----- PROVIDED INFORMATION

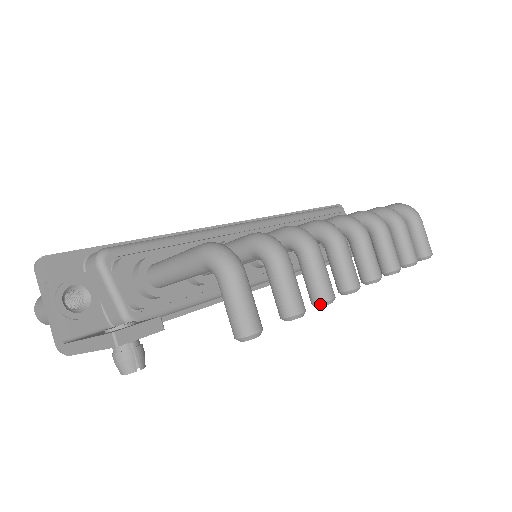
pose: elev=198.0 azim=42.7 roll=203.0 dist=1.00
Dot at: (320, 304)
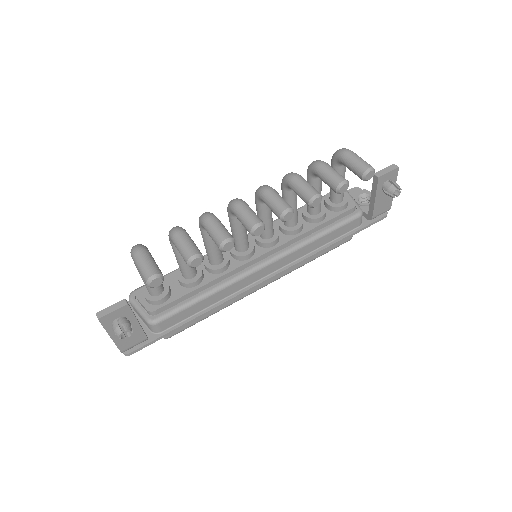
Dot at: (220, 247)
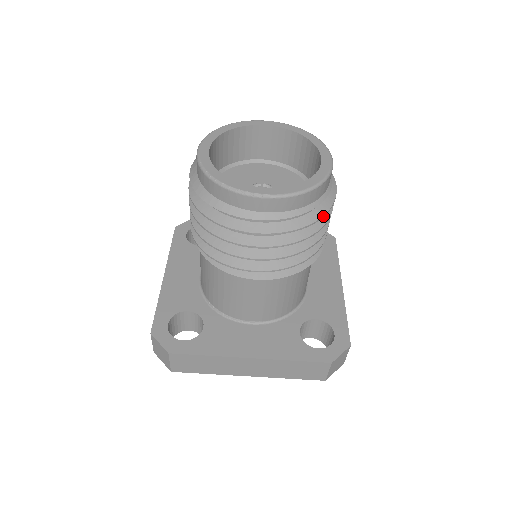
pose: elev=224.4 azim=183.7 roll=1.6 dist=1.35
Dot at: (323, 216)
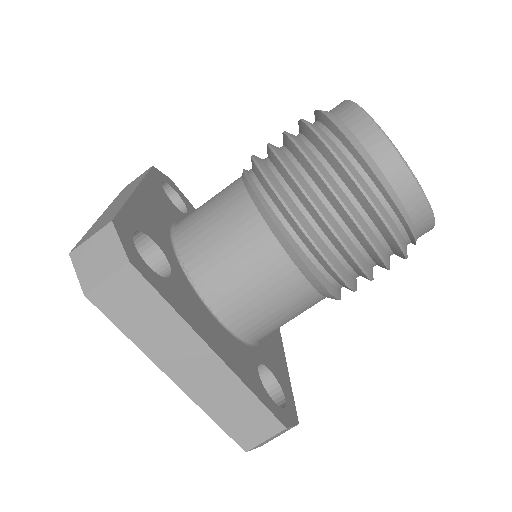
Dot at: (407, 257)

----------

> [YOUR GOAL]: Rewrite all the text lines from the entries above as a single numbered list, omitting blank lines and the pictures.

> [RESULT OF THIS EXERCISE]:
1. pose: elev=198.0 azim=42.7 roll=203.0 dist=1.00
2. Dot at: (320, 304)
3. Dot at: (220, 247)
4. pose: elev=224.4 azim=183.7 roll=1.6 dist=1.35
5. Dot at: (323, 216)
6. Dot at: (407, 257)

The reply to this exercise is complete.